"L’idée de justice", Amartya Sen
Imaginons trois enfants et une flûte. Anne affirme que la flûte
lui revient parce qu’elle est la seule qui sache eu jouer ; Bob
parce qu’il est pauvre au point de n’avoir aucun jouet ; Carla
parce qu’elle a passé des mois à la fabriquer. Comment
trancher entre ces trois revendications, toutes aussi légitimes ?

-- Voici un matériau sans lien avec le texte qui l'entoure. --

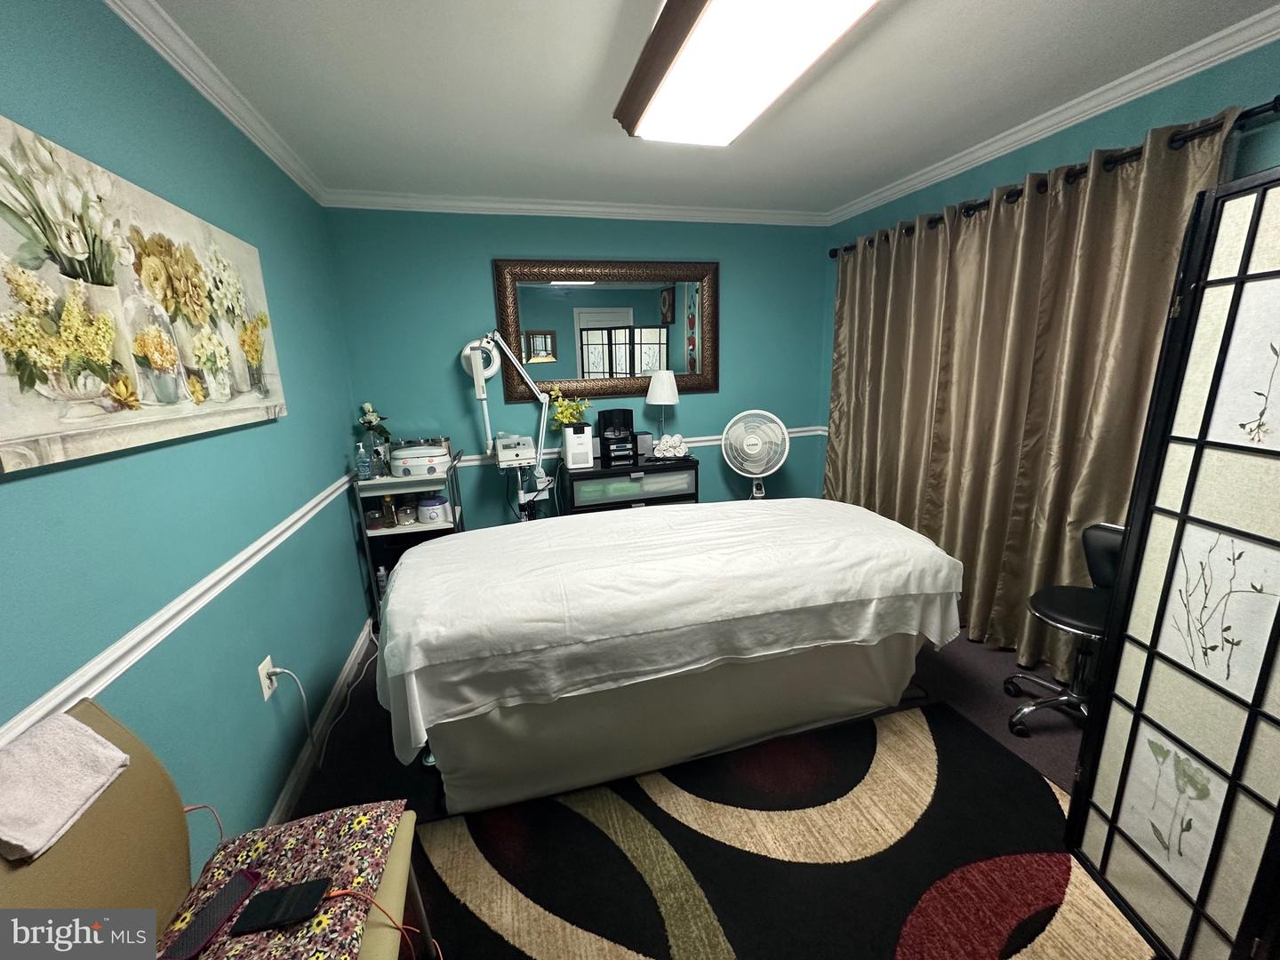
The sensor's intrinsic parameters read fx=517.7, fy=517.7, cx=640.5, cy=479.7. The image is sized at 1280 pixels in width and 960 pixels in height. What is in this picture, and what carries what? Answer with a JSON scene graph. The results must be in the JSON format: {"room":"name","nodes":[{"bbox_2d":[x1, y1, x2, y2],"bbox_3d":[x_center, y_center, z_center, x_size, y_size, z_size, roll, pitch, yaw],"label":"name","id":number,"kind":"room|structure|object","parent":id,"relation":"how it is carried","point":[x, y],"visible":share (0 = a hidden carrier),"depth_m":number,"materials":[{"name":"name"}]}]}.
{"room":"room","nodes":[
{"label":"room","id":0,"kind":"room"},
{"bbox_2d":[0,0,374,855],"bbox_3d":[-1.224,0.042,1.190,0.119,2.451,4.252,-5,14,-15],"label":"left wall","id":1,"kind":"structure","parent":0,"point":[14,103],"depth_m":1.45,"materials":[{"name":"teal paint"}]},
{"bbox_2d":[0,113,289,474],"bbox_3d":[-1.237,-0.430,1.363,0.048,0.588,1.258,-5,14,-15],"label":"canvas painting","id":2,"kind":"object","parent":1,"relation":"attached to","point":[17,342],"visible":0.99,"depth_m":1.13},
{"bbox_2d":[0,465,363,755],"bbox_3d":[-1.147,0.324,1.317,0.024,0.069,3.323,-5,14,-15],"label":"chair rail","id":3,"kind":"object","parent":1,"relation":"attached to","point":[290,520],"visible":0.8,"depth_m":1.17,"materials":[{"name":"white paint"}]},
{"bbox_2d":[104,0,327,205],"bbox_3d":[-1.192,-1.121,0.959,0.061,0.074,4.191,-5,14,-15],"label":"crown molding","id":4,"kind":"structure","parent":1,"relation":"attached to","point":[239,124],"depth_m":1.66,"materials":[{"name":"white paint"}]},
{"bbox_2d":[256,655,278,700],"bbox_3d":[-1.232,0.655,1.716,0.011,0.120,0.077,-5,14,-15],"label":"wall outlet","id":5,"kind":"object","parent":1,"relation":"attached to","point":[266,692],"visible":0.71,"depth_m":1.70,"materials":[{"name":"white plastic"}]},
{"bbox_2d":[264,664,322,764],"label":"power cord","id":6,"kind":"object","parent":5,"relation":"attached to","point":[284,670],"visible":0.96,"depth_m":1.84,"materials":[{"name":"white plastic"}]},
{"bbox_2d":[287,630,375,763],"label":"cord","id":7,"kind":"object","parent":5,"relation":"attached to","point":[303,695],"visible":0.91,"depth_m":2.01,"materials":[{"name":"white plastic"}]},
{"bbox_2d":[263,618,375,831],"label":"baseboard","id":8,"kind":"structure","parent":1,"relation":"attached to","point":[295,780],"depth_m":2.06,"materials":[{"name":"white paint"}]},
{"bbox_2d":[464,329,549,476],"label":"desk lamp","id":9,"kind":"object","parent":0,"point":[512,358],"visible":0.92,"depth_m":3.13,"materials":[{"name":"white metal"}]},
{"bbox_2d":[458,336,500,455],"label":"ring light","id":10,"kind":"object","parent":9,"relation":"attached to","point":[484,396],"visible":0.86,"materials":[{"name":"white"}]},
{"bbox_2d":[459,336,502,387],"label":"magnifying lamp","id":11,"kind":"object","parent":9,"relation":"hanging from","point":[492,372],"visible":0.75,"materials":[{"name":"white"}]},
{"bbox_2d":[493,434,536,467],"bbox_3d":[-0.771,-0.180,3.191,0.246,0.161,0.292,-5,14,-15],"label":"machine","id":12,"kind":"object","parent":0,"point":[523,450],"visible":0.97,"depth_m":3.10,"materials":[{"name":"white"}]},
{"bbox_2d":[321,207,840,532],"bbox_3d":[-0.175,-0.568,3.598,3.378,2.458,0.120,-5,14,-15],"label":"back wall","id":13,"kind":"structure","parent":0,"point":[682,404],"depth_m":3.33,"materials":[{"name":"teal paint"}]},
{"bbox_2d":[319,189,831,224],"bbox_3d":[-0.201,-1.696,3.242,3.194,0.077,0.066,-5,14,-15],"label":"crown molding","id":14,"kind":"structure","parent":13,"relation":"attached to","point":[414,200],"depth_m":3.16,"materials":[{"name":"white paint"}]},
{"bbox_2d":[492,257,719,401],"bbox_3d":[-0.184,-0.994,3.440,1.462,0.886,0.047,-5,14,-15],"label":"mirror","id":15,"kind":"object","parent":13,"relation":"attached to","point":[587,294],"visible":0.93,"depth_m":3.43,"materials":[{"name":"mirror"}]},
{"bbox_2d":[455,425,824,466],"bbox_3d":[-0.117,-0.232,3.612,3.199,0.065,0.024,-5,14,-15],"label":"chair rail","id":16,"kind":"object","parent":13,"relation":"attached to","point":[690,439],"visible":0.3,"depth_m":3.62,"materials":[{"name":"white paint"}]},
{"bbox_2d":[280,625,1105,959],"bbox_3d":[0.527,1.120,1.920,3.759,0.106,4.162,-5,14,-15],"label":"floor","id":17,"kind":"structure","parent":0,"point":[952,676],"depth_m":2.12,"materials":[{"name":"carpet"}]},
{"bbox_2d":[0,698,428,959],"bbox_3d":[-0.739,0.866,0.931,0.551,0.873,0.540,-5,14,-15],"label":"chair","id":18,"kind":"object","parent":17,"relation":"on","point":[41,880],"visible":0.56,"depth_m":0.91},
{"bbox_2d":[0,712,130,864],"bbox_3d":[-0.967,0.479,0.817,0.138,0.097,0.229,-5,14,-15],"label":"towel","id":19,"kind":"object","parent":18,"relation":"on","point":[88,748],"visible":1,"depth_m":0.82,"materials":[{"name":"fabric"}]},
{"bbox_2d":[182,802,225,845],"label":"red cable","id":20,"kind":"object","parent":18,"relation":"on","point":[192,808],"visible":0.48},
{"bbox_2d":[161,801,409,959],"bbox_3d":[-0.685,0.821,0.958,0.379,0.055,0.469,-5,14,-15],"label":"floral cushion","id":21,"kind":"object","parent":18,"relation":"on","point":[327,837],"visible":0.7,"depth_m":1.04,"materials":[{"name":"fabric"}]},
{"bbox_2d":[160,867,265,959],"bbox_3d":[-0.789,0.808,0.960,0.058,0.013,0.159,1,14,12],"label":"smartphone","id":22,"kind":"object","parent":21,"relation":"on","point":[223,904],"visible":0.99,"depth_m":0.95,"materials":[{"name":"black"}]},
{"bbox_2d":[228,875,331,935],"bbox_3d":[-0.671,0.797,0.972,0.141,0.010,0.070,-5,14,-15],"label":"phone","id":23,"kind":"object","parent":21,"relation":"on","point":[295,891],"visible":0.99,"depth_m":0.96,"materials":[{"name":"black"}]},
{"bbox_2d":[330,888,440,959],"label":"red cable","id":24,"kind":"object","parent":21,"relation":"on","point":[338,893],"visible":0.9,"depth_m":1.00,"materials":[{"name":"plastic"}]},
{"bbox_2d":[352,453,466,623],"bbox_3d":[-1.320,0.352,3.075,0.512,0.951,0.416,-5,14,-15],"label":"shelf cart","id":25,"kind":"object","parent":17,"relation":"on","point":[385,483],"visible":0.42,"depth_m":2.91,"materials":[{"name":"metal"}]},
{"bbox_2d":[354,441,372,480],"bbox_3d":[-1.518,-0.102,2.828,0.067,0.204,0.064,-5,14,-15],"label":"bottle","id":26,"kind":"object","parent":25,"relation":"on","point":[364,471],"visible":0.99,"depth_m":2.81,"materials":[{"name":"clear plastic"}]},
{"bbox_2d":[355,400,392,448],"bbox_3d":[-1.548,-0.258,3.030,0.185,0.390,0.176,-5,14,-15],"label":"flower vase","id":27,"kind":"object","parent":25,"relation":"on","point":[369,423],"visible":0.8,"depth_m":2.99,"materials":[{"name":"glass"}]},
{"bbox_2d":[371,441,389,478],"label":"bottle","id":28,"kind":"object","parent":25,"relation":"on","point":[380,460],"visible":0.98,"depth_m":2.84,"materials":[{"name":"clear"}]},
{"bbox_2d":[375,565,389,600],"bbox_3d":[-1.501,0.609,3.012,0.056,0.217,0.054,-5,14,-15],"label":"bottle","id":29,"kind":"object","parent":25,"relation":"in","point":[380,573],"visible":0.6,"depth_m":2.99,"materials":[{"name":"plastic"}]},
{"bbox_2d":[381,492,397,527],"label":"bottle","id":30,"kind":"object","parent":25,"relation":"in","point":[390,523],"visible":0.98,"depth_m":2.98,"materials":[{"name":"glass"}]},
{"bbox_2d":[395,496,415,527],"bbox_3d":[-1.359,0.185,3.005,0.102,0.138,0.102,-5,14,-15],"label":"jar","id":31,"kind":"object","parent":25,"relation":"in","point":[409,520],"visible":0.99,"depth_m":2.98,"materials":[{"name":"clear glass"}]},
{"bbox_2d":[387,437,451,477],"bbox_3d":[-1.261,-0.139,2.978,0.336,0.184,0.316,-5,14,-15],"label":"white appliance","id":32,"kind":"object","parent":25,"relation":"on","point":[438,450],"visible":0.98,"depth_m":2.87,"materials":[{"name":"white plastic"}]},
{"bbox_2d":[416,496,447,524],"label":"wax warmer","id":33,"kind":"object","parent":25,"relation":"in","point":[425,512],"visible":0.99,"depth_m":3.01,"materials":[{"name":"white plastic"}]},
{"bbox_2d":[557,452,702,514],"bbox_3d":[-0.093,0.262,3.503,0.878,0.822,0.443,-5,14,-15],"label":"dresser","id":34,"kind":"object","parent":17,"relation":"on","point":[624,471],"visible":0.48,"depth_m":3.26,"materials":[{"name":"wood"}]},
{"bbox_2d":[560,423,594,469],"bbox_3d":[-0.398,-0.217,3.256,0.162,0.257,0.184,-5,14,-15],"label":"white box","id":35,"kind":"object","parent":34,"relation":"on","point":[571,431],"visible":0.99,"depth_m":3.19,"materials":[{"name":"white plastic"}]},
{"bbox_2d":[548,387,590,429],"bbox_3d":[-0.455,-0.380,3.363,0.257,0.427,0.235,-5,14,-15],"label":"flower arrangement","id":36,"kind":"object","parent":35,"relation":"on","point":[568,418],"visible":0.69,"depth_m":3.32,"materials":[{"name":"yellow plant"}]},
{"bbox_2d":[597,408,638,463],"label":"stereo system","id":37,"kind":"object","parent":34,"relation":"on","point":[611,439],"visible":0.98,"depth_m":3.44,"materials":[{"name":"black plastic"}]},
{"bbox_2d":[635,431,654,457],"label":"speaker","id":38,"kind":"object","parent":34,"relation":"on","point":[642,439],"visible":0.69,"depth_m":3.46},
{"bbox_2d":[644,368,679,442],"bbox_3d":[0.147,-0.471,3.524,0.219,0.552,0.219,-5,14,-15],"label":"table lamp","id":39,"kind":"object","parent":34,"relation":"on","point":[658,394],"visible":0.96,"depth_m":3.42,"materials":[{"name":"white fabric"}]},
{"bbox_2d":[651,432,688,459],"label":"rolled towels","id":40,"kind":"object","parent":34,"relation":"on","point":[666,439],"visible":0.99,"depth_m":3.42,"materials":[{"name":"white fabric"}]},
{"bbox_2d":[370,495,965,816],"bbox_3d":[0.103,0.497,2.243,2.176,0.612,1.240,-5,14,-15],"label":"bed","id":41,"kind":"object","parent":17,"relation":"on","point":[404,579],"visible":0.99,"depth_m":1.77,"materials":[{"name":"white fabric"}]},
{"bbox_2d":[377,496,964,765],"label":"bed sheet","id":42,"kind":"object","parent":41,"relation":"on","point":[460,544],"visible":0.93,"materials":[{"name":"white fabric"}]},
{"bbox_2d":[720,408,790,498],"bbox_3d":[0.802,0.064,3.684,0.487,1.115,0.446,5,15,25],"label":"pedestal fan","id":43,"kind":"object","parent":17,"relation":"on","point":[746,447],"visible":0.93,"depth_m":3.57,"materials":[{"name":"white plastic"}]},
{"bbox_2d":[408,698,1143,959],"bbox_3d":[0.416,1.214,1.245,2.296,0.012,1.900,-5,14,-15],"label":"rug","id":44,"kind":"object","parent":17,"relation":"on","point":[913,738],"visible":0.86,"depth_m":1.55,"materials":[{"name":"carpet"}]},
{"bbox_2d":[1004,521,1125,736],"bbox_3d":[1.740,0.588,1.985,0.550,0.787,0.551,-5,14,-15],"label":"office chair","id":45,"kind":"object","parent":17,"relation":"on","point":[1108,541],"visible":0.53,"depth_m":2.02,"materials":[{"name":"black leather"}]},
{"bbox_2d":[1066,163,1279,959],"bbox_3d":[1.279,0.344,0.840,0.160,1.762,1.129,-2,14,0],"label":"folding screen","id":46,"kind":"object","parent":17,"relation":"on","point":[1249,716],"visible":1,"depth_m":1.15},
{"bbox_2d":[142,0,1279,213],"bbox_3d":[0.338,-1.346,1.318,3.466,0.103,4.342,-5,14,-15],"label":"ceiling","id":47,"kind":"structure","parent":0,"point":[825,197],"depth_m":1.87,"materials":[{"name":"white paint"}]},
{"bbox_2d":[613,0,881,143],"bbox_3d":[0.293,-1.272,1.486,0.462,0.107,1.312,-5,14,-15],"label":"ceiling light","id":48,"kind":"object","parent":47,"relation":"attached to","point":[687,12],"visible":0.99,"depth_m":1.52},
{"bbox_2d":[816,35,1279,482],"bbox_3d":[1.992,-0.287,2.028,0.130,2.430,4.017,-5,14,-15],"label":"right wall","id":49,"kind":"structure","parent":0,"point":[1040,148],"depth_m":2.08,"materials":[{"name":"teal paint"}]},
{"bbox_2d":[825,5,1279,224],"bbox_3d":[1.805,-1.424,1.815,0.065,0.075,3.780,-5,14,-15],"label":"crown molding","id":50,"kind":"structure","parent":49,"relation":"attached to","point":[1045,124],"depth_m":2.01,"materials":[{"name":"white paint"}]},
{"bbox_2d":[828,99,1279,256],"bbox_3d":[1.739,-1.237,2.139,0.148,0.071,2.877,-5,14,-15],"label":"curtain rod","id":51,"kind":"object","parent":49,"relation":"attached to","point":[1276,100],"visible":0.64,"depth_m":1.90,"materials":[{"name":"black metal"}]},
{"bbox_2d":[825,114,1235,680],"bbox_3d":[1.595,-0.320,2.733,0.149,2.187,2.012,-5,14,-15],"label":"curtain","id":52,"kind":"object","parent":51,"relation":"hanging from","point":[1027,240],"visible":0.72,"depth_m":2.38,"materials":[{"name":"brown fabric"}]}
]}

Aucune institution, aucune procédure ne nous aidera à
résoudre ce différend d’une manière qui serait universellement
acceptée comme juste. C’est pourquoi Amartya Sen s’écarte
aujourd’hui, résolument et définitivement, des théories de la
justice qui veulent définir les règles et les principes qui
gouvernent des institutions justes dans un monde idéal – dans
la tradition de Hobbes, Rousseau, Locke et Kant, et, à notre
époque du principal penseur de la philosophie politique, John
Rawls. Sen s’inscrit dans une autre tradition des Lumières,
portée par Smith, Condorcet, Bentham, Wollstonecraft, Marx
et Mill : celle qui compare différentes situations sociales pour
combattre les injustices réelles. La démocratie, en tant que
"gouvernement par la discussion", joue dans cette lutte un rôle
clé. Car c’est à partir de l’exercice de la raison publique qu’un
peut choisir entre les diverses conceptions du juste, selon les
priorités du moment et les facultés de chacun. Ce pluralisme
raisonné est un engagement politique : le moyen par lequel Sen
veut combattre les inégalités de pouvoir comme les inégalités
de revenu, en deçà de l’idéal mais au-delà de la nation, vers la
justice réelle globale. Il importe d’accroître les revenus, mais
aussi de renfoncer le pouvoir des individus de choisir, de
mener la vie à laquelle ils aspirent. C’est ainsi qu’une personne
devient concrètement libre. L’idée de justice représente
l’aboutissement de cinq décennies de travail et de réflexion,
mais aussi d’engagement dans les affaires du monde.